In this post:
- It's hard to strike a good balance in writing contracts to verify software, because you don't want to slow down the program too much.
- ... And we don't know offhand how much a given contract slows things down.
- ... But what if we could annotate things so that a static analysis tool could figure it out?
- Approximately 1.5 bad jokes that I don't have the decency to explain.
While I wait for all of the infrastructure I need for Python 3.7 CI to get set up, I'm thinking about other projects I could look into. I was thinking about something Hillel Wayne has talked about a few times, which is combining property-based testing and design-by-contract. One tension that arises in design-by-contract, is which contracts to be checking in production:
I have mixed feelings on this. On one hand, if you have control over your production environment, it’s better to fail fast than let an error propagate. On the other hand, contracts are a runtime overhead. On the other other hand, if you’re concerned about runtime overheads you really should be profiling your code instead of just turning off consistency checks and hoping that’s where the slowdown is.
On the other other other hand, many of the “full specification”-style contracts involve coming up with a “definition” of the function that’s more “obviously correct” than whatever implementation you have. In practice this usually means brute forcing the solution, which probably would be a source of slowdown in prod. So my personal rule is “some contracts stay up, some get turned off.”

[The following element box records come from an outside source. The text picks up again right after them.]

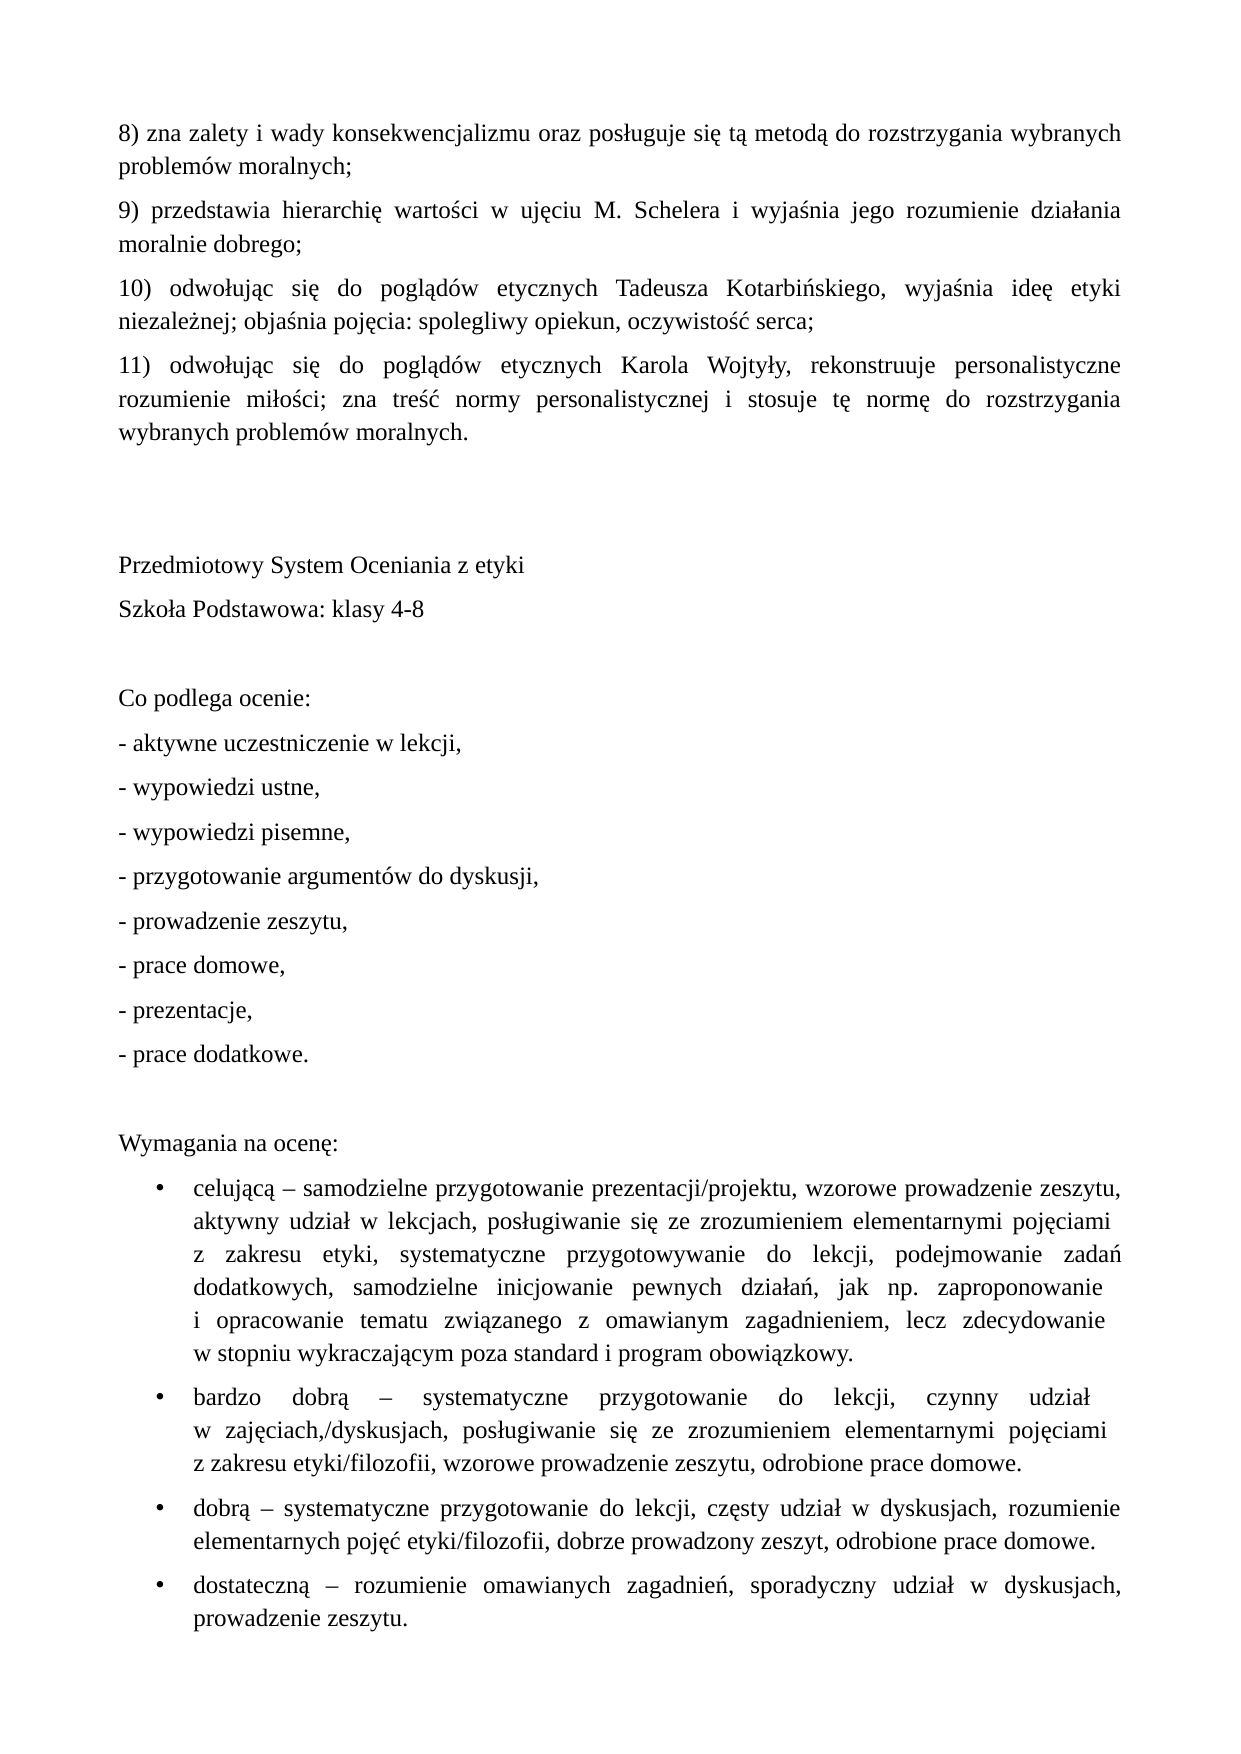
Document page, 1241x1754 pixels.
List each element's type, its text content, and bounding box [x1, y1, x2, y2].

text Co podlega ocenie: [118, 683, 1122, 712]
text - aktywne uczestniczenie w lekcji, [118, 728, 1122, 757]
text - prowadzenie zeszytu, [118, 906, 1122, 935]
text - prace domowe, [118, 950, 1122, 979]
list celującą – samodzielne przygotowanie prezentacji/projektu, wzorowe prowadzenie zeszytu, aktywny udział w lekcjach, posługiwanie się ze zrozumieniem elementarnymi pojęciami z zakresu etyki, systematyczne przygotowywanie do lekcji, podejmowanie zadań dodatkowych, samodzielne inicjowanie pewnych działań, jak np. zaproponowanie i opracowanie tematu związanego z omawianym zagadnieniem, lecz zdecydowanie w stopniu wykraczającym poza standard i program obowiązkowy. [156, 1173, 1122, 1367]
text - przygotowanie argumentów do dyskusji, [118, 861, 1122, 890]
text - wypowiedzi ustne, [118, 772, 1122, 801]
list bardzo dobrą – systematyczne przygotowanie do lekcji, czynny udział w zajęciach,/dyskusjach, posługiwanie się ze zrozumieniem elementarnymi pojęciami z zakresu etyki/filozofii, wzorowe prowadzenie zeszytu, odrobione prace domowe. [156, 1382, 1122, 1477]
text 10) odwołując się do poglądów etycznych Tadeusza Kotarbińskiego, wyjaśnia ideę etyki niezależnej; objaśnia pojęcia: spolegliwy opiekun, oczywistość serca; [118, 273, 1122, 335]
text 8) zna zalety i wady konsekwencjalizmu oraz posługuje się tą metodą do rozstrzygania wybranych problemów moralnych; [118, 118, 1122, 180]
list dostateczną – rozumienie omawianych zagadnień, sporadyczny udział w dyskusjach, prowadzenie zeszytu. [156, 1570, 1122, 1632]
text - prezentacje, [118, 995, 1122, 1024]
text 9) przedstawia hierarchię wartości w ujęciu M. Schelera i wyjaśnia jego rozumienie działania moralnie dobrego; [118, 196, 1122, 257]
text - prace dodatkowe. [118, 1039, 1122, 1068]
text - wypowiedzi pisemne, [118, 817, 1122, 846]
text Szkoła Podstawowa: klasy 4-8 [118, 594, 1122, 623]
list dobrą – systematyczne przygotowanie do lekcji, częsty udział w dyskusjach, rozumienie elementarnych pojęć etyki/filozofii, dobrze prowadzony zeszyt, odrobione prace domowe. [156, 1493, 1122, 1555]
text 11) odwołując się do poglądów etycznych Karola Wojtyły, rekonstruuje personalistyczne rozumienie miłości; zna treść normy personalistycznej i stosuje tę normę do rozstrzygania wybranych problemów moralnych. [118, 351, 1122, 445]
text Wymagania na ocenę: [118, 1128, 1122, 1157]
text Przedmiotowy System Oceniania z etyki [118, 550, 1122, 579]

It looks to me like one perspective to take on this, is to suppose that algorithmic characteristics are part of the code's interface, and therefore, in production, you don't want to be running any checks with worse asymptotic performance. So all we need to do is get everyone using big O notation, and they can verify the correctness of it all by hand.
It'd be really convenient if we could have some form of static analysis tool that took care of this stuff for us, to an extent. And, it turns out that type systems can encode some pretty sophisticated annotations of type values, via "Ghosts of Departed Proofs". I'm a little interested in trying to apply those techniques to Python, but what I have in mind here is kind of adjacent to it, and would rely on different behavior than a typical type checker has. I'll try to sketch something out, since it'll get really vague if I don't have something to point to.
T = typing.TypeVar('T') U = typing.TypeVar('U') def my_product(a: typing.List[T], b: typing.List[U]) -> typing.List[typing.Tuple[T, U]]: results =  for elem_a in a: for elem_b in b: results.append((elem_a, elem_b)) return results
We want to somehow express the idea that the runtime of my_product is dependent on the sizes of a and b, specifically, on their product. Something like...
import roger_smith T = typing.TypeVar('T') U = typing.TypeVar('U') M = typing.TypeVar('M') N = typing.TypeVar('N') def my_product(a: roger_smith.Bind[typing.List[T], roger_smith.Binding[roger_smith.Len, M]], b: roger_smith.Bind[typing.List[U], roger_smith.Binding[roger_smith.Len, N]]) -> roger_smith.Bound[typing.List[typing.Tuple[T, U]], roger_smith.Product[M, N]]: results =  for elem_a in a: for elem_b in b: results.append((elem_a, elem_b)) return results
This is obviously extremely un-ergonomic, and the name is a joke that I'm a louse for making, but hopefully the basic idea comes across: it's possible to generate one or more bindings from each argument to a type variable (TODO, check whether mypy has any objections to this that, like most of mypy's objections to writing my own type syntax, I did not foresee), and combine the bound variables into an expression in the output type that expresses the complexity bounds on the function. The time complexity should probably be worst case; it is, after all, the long tail that causes a lot of the trouble. To verify the complexities provided, the checker basically has to add up every line's algorithmic complexity within a suite, and multiply loops by the algorithmic bounds on the number of iterations. Ideally, the checker should be able to request further bindings in order to calculate such things, and to generate a complexity for the result.
To work with Python specifically, there are some further features needed. For example, methods should be annotated both with the algorithmic complexity of the specific implementation, and with the maximum algorithmic complexity that is acceptable in a subclass. Also, some except blocks should be excluded from the calculations, but I think that has to be an explicit annotation of some kind.
I feel like this is a little obnoxious because it makes you still do the work (unless it has all of the fill-in features and you just iterate over it), but at least it can handle checking and verification.
Anyway, a miracle occurs, and we have a mypy plugin for this. For the purpose of run-time type checkers, the "binding" functions should probably just return their first argument, because I can't think of any useful way to do the analysis at runtime.
Now that we have the ability to generate and verify algorithmic bounds, the next step is to have a contracts library that operates within the bounds.
It's late an I'm tired, so I'm just going to handwave my way through this idea: add to an existing or new contracts library the concept of "oracle" contracts, which are not checked at runtime, but are somehow signalled to run under test. Annotate the contracts using the Cast function to confirm that the complexity is as expected. Then, there you go: oracle contracts that (probably) don't slow down performance unacceptably at runtime.
I feel like if I tried to do this, I'd either get a useful tool, or learn about some really deep stuff. Maybe both. So, I think this is a good candidate for several weeks' worth of project sometime.